As we reported late yesterday, Sen. Dick Durbin (D-IL) has already called for a criminal investigation. Anyone who watched Michael Mukasey’s performance one week ago knows what the answer will be.

The major threat, as the administration sees it, is pending bipartisan legislation that would restrict the CIA to using the Army Field Manual as its guide to interrogating detainees. Yesterday, Hayden made a twofold response to that.

The first, as noted above, was to stress that the “circumstances” are very different from what they were five or six years ago — and it’s unlikely that waterboarding will be used again.

The second was to argue that the “enhanced interrogation” techniques were only employed by a small group of professionals (both CIA employees and contractors) who really know what they’re doing. They’ve only been used on approximately thirty out of 100 detainees, he said. The Army Field Manual governs a much larger population of detainees and interrogators do not receive the same “exhaustive” training as those working for the CIA. It makes no sense, or as he put it: “it would make no more sense to apply the Army Field Manual to CIA — the Army Field Manual on interrogations — than it would be to take the Army Field Manual on grooming and apply it to my agency” (see below for Hayden’s full argument on this).

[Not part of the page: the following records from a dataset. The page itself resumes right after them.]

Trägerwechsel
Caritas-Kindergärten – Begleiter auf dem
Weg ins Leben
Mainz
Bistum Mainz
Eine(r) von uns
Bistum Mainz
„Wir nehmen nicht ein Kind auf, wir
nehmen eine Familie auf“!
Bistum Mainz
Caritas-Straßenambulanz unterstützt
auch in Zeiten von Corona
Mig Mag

It will be interesting to see how successful this more straightforward strategy will have. A number of key Republican swing votes — including Sen. John McCain (R-AZ) — would make the difference.

From Hayden’s testimony yesterday:

The Army Field Manual describes a subset of that universe. I’ve heard no one claim that the Army Field Manual exhausts all the tools that could or should be legitimately available to our republic to defend itself when it comes to questioning people who would intend our republic harm.

What I would say is the Army Field Manual meets the needs of America’s Army — and, you know, give that to you in maybe three or four different senses.

It meets the needs of America’s Army in terms of who’s going to do it, which, in the case of the Army Field Manual, would be a relatively large population of relatively young men and women who have received good training but not exhaustive training in all potential situations.

So the population of who’s doing it is different than the population that would be working for me inside the CIA interrogation program.

The population of who they do it to would also be different. In the life of the CIA detention program, we have held fewer than 100 people. And actually, fewer than one-third of those people have had any techniques used against them, enhanced techniques, in the CIA program.

America’s Army literally today is holding over 20,000 detainees in Iraq alone. And so again, there’s a difference in terms of who’s doing it, against whom you’re doing it, and then, finally, in the circumstances under which you’re doing the interrogation.

And I know there can be circumstances in military custody that are as protected and isolated and controlled as in our detention facilities, but in many instances that is not the case.

These are interrogations against enemy soldiers who almost always will be lawful combatants, in tactical situations, from whom you expect to get information of transient and tactical value.

None of that applies to the detainees we hold, to the interrogators we have, or the information we are attempting to seek.

And so I would subscribe and support — in fact, the CIA had a chance to comment on the Army Field Manual during its development — that the Army Field Manual does exactly what it does — exactly what it needs to do for the United States Army.

But on the face of it, it would make no more sense to apply the Army Field Manual to CIA — the Army Field Manual on interrogations — than it would be to take the Army Field Manual on grooming and apply it to my agency, or the Army Field Manual on recruiting and apply it to my agency, or, for that matter, take the Army Field Manual on sexual orientation and apply it to my agency.

This was built to meet the needs of America’s Army. We should not confine our universe of lawful interrogation to a subset of those techniques that were developed for one purpose.